While hotel guests have exclusive access to a private pool area and the Sunset Park bar – replete with gorgeous twilight views – anyone is welcome to enjoy the Beach Club and its surrounds. It’s this non-exclusive engagement with the broader community, which he calls “cultural sustainability”, that Akili is most proud of.
“We’ve been able to subvert the traditional model of hotels where guests are given a private experience, and instead have Desa occupy a public space. The local community has access to the art and music happenings, and can engage with the Desa as a creative village.”
Nightly DJ sets, sunrise meditation sessions, massage studios and a sound healing space – where gentle bell and gong ringing is used to punctuate group meditation sessions – are regular offerings. Then there’s the monthly Headonism weekend that matches big-name international guests with emerging local artists.
“As with everything at Desa, we are inspired by the Balinese philosophy of duality. It is a concept where everything has balancing,” Akili says. “We always have a balance of local and international acts, up-and-coming and established artists, music that is familiar and music that is esoteric. Having a blend of both is important to us.”
Filling a resort with furniture and appointments crafted from repurposed waste is a remarkable meeting of science, creativity and will. But making them worthy of a five-star resort takes the skill of world-class designers with a similar enthusiasm for waste minimisation.
“All of our collaborations come from organic relationships because our vision is very clear,” Akili explains. “These artists, designers and architects see our passion and what we are trying to do, and they feel like they want to be a part of that.”
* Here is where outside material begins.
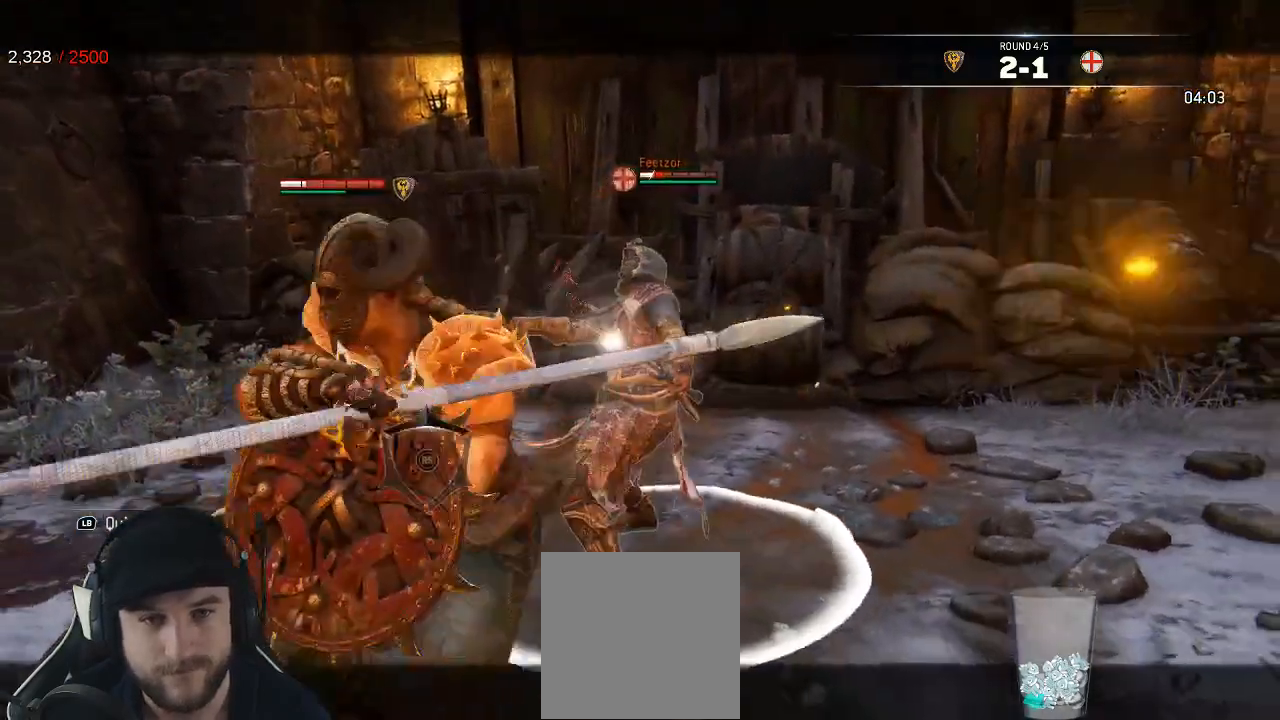
{"buttons": ["L2"], "left_stick": "up", "right_stick": "down-right"}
Key collabs include the newly opened Potato Head Studios designed by OMA (Office for Metropolitan Architecture), furniture by British interior designer Max Lamb and tapestries from artist Faye Toogood. It’s clear Desa’s creative spirit rivals its sustainability efforts.
As I’m checking out at the end of my stay I’m handed a beaded bracelet, offered to me on a silver tray surrounded by freshly picked marigolds. The colour-specked beads are made from reconstituted plastic rescued from the water bottle lids we handed over as we arrived, bound together with elastic gathered (and cleaned) from discarded face masks. It’s a take-home reminder of Potato Head’s ethos that good times are better when they do good.
The journalist stayed as a guest of Desa Potato Head.